Prime Minister Harold Holt's disappearance during a swim in 1967 fueled numerous conspiracy theories. Some speculate that the Vietnam War's turmoil drove him to suicide or to stage his death to escape with a lover. Others allege he was assassinated using a slow-acting poison slipped into his drink en route to the beach.
The most bizarre theory came from British journalist Anthony Grey, who alleged that Holt had been a Chinese double agent since the 1930s. Grey asserted that a codebreaker analyzed Holt's personal letters from 1952 to 1962, uncovering a hidden tabular code in the word counts and punctuation marks of descriptions involving menus, theater programs, and horse races. This code supposedly conveyed 'yes' or 'no' responses to his Chinese handlers.

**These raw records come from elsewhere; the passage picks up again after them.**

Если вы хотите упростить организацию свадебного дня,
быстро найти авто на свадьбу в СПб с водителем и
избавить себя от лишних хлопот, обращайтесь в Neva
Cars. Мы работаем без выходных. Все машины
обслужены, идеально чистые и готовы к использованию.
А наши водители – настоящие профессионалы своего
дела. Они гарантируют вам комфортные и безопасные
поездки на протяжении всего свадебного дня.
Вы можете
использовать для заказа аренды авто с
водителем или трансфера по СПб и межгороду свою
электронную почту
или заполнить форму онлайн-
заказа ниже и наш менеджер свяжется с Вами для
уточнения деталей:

Another alleged communication method involved the quantity and variety of fruits and flowers in his room, which were said to represent Western military vessels—pineapples for battleships, bananas for submarines, and oranges for battleships. Grey claimed Holt's cover was exposed by Australian intelligence, leading to his extraction by a Chinese submarine. Holt's widow, Zara, dismissed the theory, stating, 'Harry? A Chinese submarine? He didn’t even enjoy Chinese food.'
1. The Case of Set Van Nguyen

On December 14, 2001, microbiologist Dr. Set Van Nguyen was discovered deceased after being trapped in the airlock of a walk-in refrigerator at the Commonwealth Scientific and Industrial Research Organization's animal diseases facility in Geelong, Victoria. A nitrogen leak had depleted the oxygen levels, leading to his death. The incident was attributed to poor safety protocols, with the only warning about the leak being a note on a whiteboard and a Post-it stating 'low airflow.'
Conspiracy theorists were quick to suspect foul play. The facility was where Dr. Ron Jackson and Dr. Ian Ramshaw had genetically engineered a highly lethal strain of mousepox. In the preceding weeks, four other experts in infectious diseases and biological agents had died in the US and England, with five more from the US, UK, and Russia meeting unexplained deaths the following year. The prevailing theory suggests these scientists were eliminated by US military or intelligence operatives to conceal a covert biological weapons program.